Select the Smart Filters mask in the Layers panel. It will have a thin double line around the thumbnail to indicate it’s active. Choose the Gradient Tool (G) and make sure a linear black-to-white gradient is selected in the Control Panel. Drag the Gradient Tool vertically through the image so that the black part of the gradient starts at the bottom of the mask. As with any type of layer mask, remember: “black conceals, white reveals.”
Drag a black-to-white gradient through the Smart Filters mask.
Once the gradient is applied, you will see it in the Smart Filters thumbnail in the Layers panel:
You can Option (Alt)-click on the mask’s thumbnail to see the full mask in the PSD. Option-click again to return to the normal view.
Here is the finished mock-up. You can see that the beach and the water in the foreground (i.e. at the bottom of the image) are more in focus than the bridge and the sky. The black part of the gradient obscures the filter effect, and transitions to the full blur in the top half of the image. You can keep experimenting with the placement of the gradient to get it just right.

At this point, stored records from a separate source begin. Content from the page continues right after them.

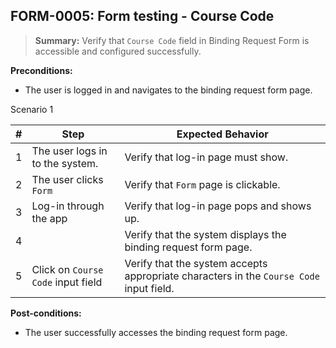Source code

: ## **FORM-0005:** Form testing - Course Code 

> **Summary:** Verify that `Course Code` field in Binding Request Form is accessible and configured successfully.  <br>

**Preconditions:**
- The user is logged in and navigates to the binding request form page.

Scenario 1 

 | \# | Step | Expected Behavior | 
 |----|------|-------------------| 
 |  1 |The user logs in to the system.      | Verify that log-in page must show.   |
 |  2 |The user clicks `Form`      | Verify that `Form` page is clickable.   |
 |  3 |Log-in through the app      | Verify that log-in page pops and shows up.   | 
 |  4 |	| Verify that the system displays the binding request form page.   |   
 |  5 |Click on `Course Code` input field	| Verify that the system accepts appropriate characters in the `Course Code` input field.   |   

**Post-conditions:**  
- The user successfully accesses the binding request form page.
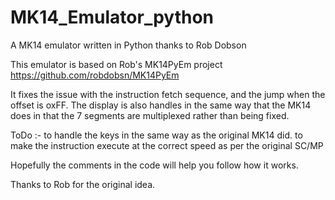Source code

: # MK14_Emulator_python
A MK14 emulator written in Python thanks to Rob Dobson

This emulator is based on Rob's MK14PyEm project
https://github.com/robdobsn/MK14PyEm

It fixes the issue with the instruction fetch sequence, and the jump when the offset is oxFF.
The display is also handles in the same way that the MK14 does in that the 7 segments are multiplexed rather than being fixed.

ToDo :- to handle the keys in the same way as the original MK14 did.
        to make the instruction execute at the correct speed as per the original SC/MP

Hopefully the comments in the code will help you follow how it works.

Thanks to Rob for the original idea.
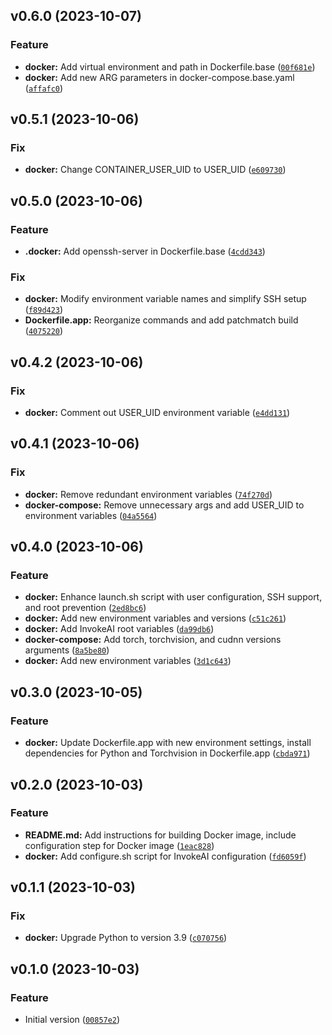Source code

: <!--next-version-placeholder-->

## v0.6.0 (2023-10-07)

### Feature

* **docker:** Add virtual environment and path in Dockerfile.base ([`00f681e`](https://github.com/entelecheia/invokeai-container/commit/00f681e30ff6236f6c433e1d1169c5e32571a711))
* **docker:** Add new ARG parameters in docker-compose.base.yaml ([`affafc0`](https://github.com/entelecheia/invokeai-container/commit/affafc006b5e94503afc47eb459449982a5b3ed3))

## v0.5.1 (2023-10-06)

### Fix

* **docker:** Change CONTAINER_USER_UID to USER_UID ([`e609730`](https://github.com/entelecheia/invokeai-container/commit/e6097301e38fae0c9e53940c36f0f91b2560e3b1))

## v0.5.0 (2023-10-06)

### Feature

* **.docker:** Add openssh-server in Dockerfile.base ([`4cdd343`](https://github.com/entelecheia/invokeai-container/commit/4cdd343c1cd75260ebcfd50345c18dd94b6f95f9))

### Fix

* **docker:** Modify environment variable names and simplify SSH setup ([`f89d423`](https://github.com/entelecheia/invokeai-container/commit/f89d423e90b93e75db4953fe39ca7d8ebaa446e0))
* **Dockerfile.app:** Reorganize commands and add patchmatch build ([`4075220`](https://github.com/entelecheia/invokeai-container/commit/4075220a7f10105440053694b4c2d17e185d24d1))

## v0.4.2 (2023-10-06)

### Fix

* **docker:** Comment out USER_UID environment variable ([`e4dd131`](https://github.com/entelecheia/invokeai-container/commit/e4dd131da7984ed79bdb70b54a03b52576c53770))

## v0.4.1 (2023-10-06)

### Fix

* **docker:** Remove redundant environment variables ([`74f270d`](https://github.com/entelecheia/invokeai-container/commit/74f270dd68bf1146b801951ad6dd892b584aa4b3))
* **docker-compose:** Remove unnecessary args and add USER_UID to environment variables ([`04a5564`](https://github.com/entelecheia/invokeai-container/commit/04a5564acb085d14dd2185c058bf6a3d37bfbffc))

## v0.4.0 (2023-10-06)

### Feature

* **docker:** Enhance launch.sh script with user configuration, SSH support, and root prevention ([`2ed8bc6`](https://github.com/entelecheia/invokeai-container/commit/2ed8bc6c26a54c367ca7da409bfb0467b6dd9da2))
* **docker:** Add new environment variables and versions ([`c51c261`](https://github.com/entelecheia/invokeai-container/commit/c51c261899162bd59768f7d5bfde7e517cbbd89f))
* **docker:** Add InvokeAI root variables ([`da99db6`](https://github.com/entelecheia/invokeai-container/commit/da99db67253103378190788f1901190d185925c9))
* **docker-compose:** Add torch, torchvision, and cudnn versions arguments ([`8a5be80`](https://github.com/entelecheia/invokeai-container/commit/8a5be80cd747491545ddaaa5c68560de06d18195))
* **docker:** Add new environment variables ([`3d1c643`](https://github.com/entelecheia/invokeai-container/commit/3d1c6435c31ae17f3b53488cde9490ce8307ecf8))

## v0.3.0 (2023-10-05)

### Feature

* **docker:** Update Dockerfile.app with new environment settings, install dependencies for Python and Torchvision in Dockerfile.app ([`cbda971`](https://github.com/entelecheia/invokeai-container/commit/cbda971ba090cb8e85809f1ecff16b23306feec5))

## v0.2.0 (2023-10-03)

### Feature

* **README.md:** Add instructions for building Docker image, include configuration step for Docker image ([`1eac828`](https://github.com/entelecheia/invokeai-container/commit/1eac8284fcf86c3563f33fb95d6e4251142e751c))
* **docker:** Add configure.sh script for InvokeAI configuration ([`fd6059f`](https://github.com/entelecheia/invokeai-container/commit/fd6059fc424e818f4981988fc4ea60781b349676))

## v0.1.1 (2023-10-03)

### Fix

* **docker:** Upgrade Python to version 3.9 ([`c070756`](https://github.com/entelecheia/invokeai-container/commit/c0707568e570f960a7f65830d7255f9dff0f9237))

## v0.1.0 (2023-10-03)

### Feature

* Initial version ([`00857e2`](https://github.com/entelecheia/invokeai-container/commit/00857e29899a1fdbee40759727a6a079e7946590))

The great thing about Smart Filters is that they are non-destructive. You can edit them infinitely without causing permanent damage to the pixels in the image. Let’s say you want the Blur effect to be a little stronger. Double-click the effect’s name below the Smart Filters mask in the Layers panel to bring up its settings again. Adjust the radius and click OK.
If you had applied the Blur filter to a regular pixel layer, you wouldn’t be able to go back later and change the settings. This is the advantage of using Smart Objects with Smart Filters.
If you double-click the effect in the Layers panel, you can adjust the effect as many times as you want, without any degradation to the image.
You can also change the Blending Mode of a Smart Filter, making it even more versatile. There is a small icon to the right of the effect’s name in the Layers panel. It looks like two sliders. Double-click this icon to bring up the Blending Options
Choose a Mode from the drop-down menu. You can also change the Opacity. Most Blend Modes won’t be practical for a mock-up like this, but it can be fun to experiment.
4. Edit the Smart Object
Now that the mockup is is all set up with a Smart Object and a Smart
Filter, you can change
both the phone screen image and the background at the same time, by editing the original Smart Object.
Double-click the Smart Object thumbnail to edit. You’ll see the
following message. Once you become accustomed to working with Smart
Objects, you can choose to turn off this warning dialog.
Double-click the Smart Object thumbnail to edit.
The Smart Object opens as a separate, special file. The file extension is .psb.
I’m just going to drag a different landscape photo on top of the existing
one. There is no need to flatten the image, as Smart Objects can have
Close and save the .psb file. Now the
new landscape will appear on both the phone screen and the background. This effect works because the Smart Object on the phone screen is a copy of the original.
Depending on the image you use, you may want to edit the blur effect, or adjust the gradient on the Smart Filters mask.
Smart Filters give you infinite ways to modify the look of your Smart Object layers. The best part is that you can do so without damaging the original pixels of the Smart Object. Experiment to your heart’s content!